Segundo o IBGE, o Brasil contava com 107,6 milhões de pessoas no mercado de trabalho ao final do 2o trimestre deste ano. Destes, somente 36,8 milhões trabalhavam no setor privado com carteira assinada. Se descontarmos os 12,2 milhões empregados no setor público, temos 58,6 milhões de pessoas desempregadas ou empregadas informalmente.
Sem medo de errar, esses 36,8 milhões de brasileiros (34,2% da força de trabalho) pertencem à elite do mercado de trabalho no país: certamente têm média salarial mais alta, contam com planos de saúde e, este é o foco aqui, se aposentam antes e com benefícios mais altos do que a média dos brasileiros.
Ocorre que esses benefícios são pagos pelas empresas que registram seus funcionários em carteira. O mais pesado desses benefícios é a contribuição previdenciária, que deve ser bancada, em grande parte, pelas empresas. Obviamente, quem está familiarizado com o conceito de “total cash” sabe que este custo, no final, é contabilizado pela empresa como o custo total do funcionário, tanto faz se esse dinheiro foi para o bolso do funcionário ou para bancar a sua previdência no futuro.
A desoneração da folha é uma fórmula mágica que permite diminuir o “total cash” pago ao funcionário sem diminuir um real dos seus benefícios. Obviamente, a conta só fecha se alguém suplementar esses benefícios no futuro. Adivinha? Isso mesmo: os benefícios previdenciários dos funcionários com carteira assinada serão pagos também por aqueles que não têm carteira e pelos desempregados, via impostos adicionais ou taxas de juros maiores, fruto de uma dívida pública maior.
Portanto, quando os empresários do setor apelam à “sensibilidade social” do presidente para que sancione a desoneração, trata-se de uma falácia: a desoneração é uma medida de concentração de renda, na medida em que beneficia os funcionários mais bem colocados no mercado de trabalho, às custas dos menos bem colocados.
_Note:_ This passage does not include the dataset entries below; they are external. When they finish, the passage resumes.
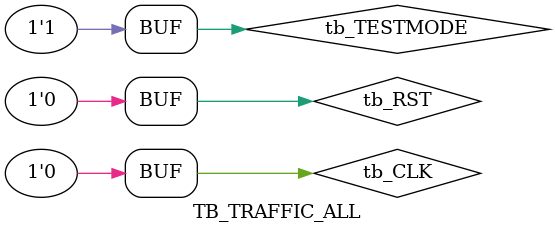
<source format=v>
module TB_TRAFFIC_ALL;
    reg tb_CLK;
    reg tb_RST;
    reg tb_TESTMODE;
    wire tb_G_CAR;
    wire tb_Y_CAR;
    wire tb_R_CAR;
    wire tb_G_PEDES;
    wire tb_R_PEDES;
    
    // Instantiate the DUT
    TRAFFIC_ALL DUT (
        .CLK(tb_CLK),
        .RST(tb_RST),
        .TESTMODE(tb_TESTMODE),
        .G_CAR(tb_G_CAR),
        .Y_CAR(tb_Y_CAR),
        .R_CAR(tb_R_CAR),
        .G_PEDES(tb_G_PEDES),
        .R_PEDES(tb_R_PEDES)
    );
    
    initial begin
        tb_CLK = 0;
        tb_RST = 1;
        tb_TESTMODE = 1;
        #5 tb_CLK = !tb_CLK;
        #113 tb_RST = 0;
        #5 tb_CLK = !tb_CLK;
    end
    
endmodule

</source>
Isso sem falar que a relação entre diminuição de custo do emprego com o aumento do número de empregos é para lá de incerta, o empresário pode simplesmente embolsar a diferença.
Enfim, este é só mais um caso em que a “preocupação social” é usada para defender medidas que concentram renda. O Brasil é pródigo nesse tipo de coisa. E o nosso presidente, criado no meio sindical, só tem olhos para os direitos dos trabalhadores que pertencem ao aquário da CLT. Com esse mindset, seria uma surpresa se a desoneração não fosse sancionada.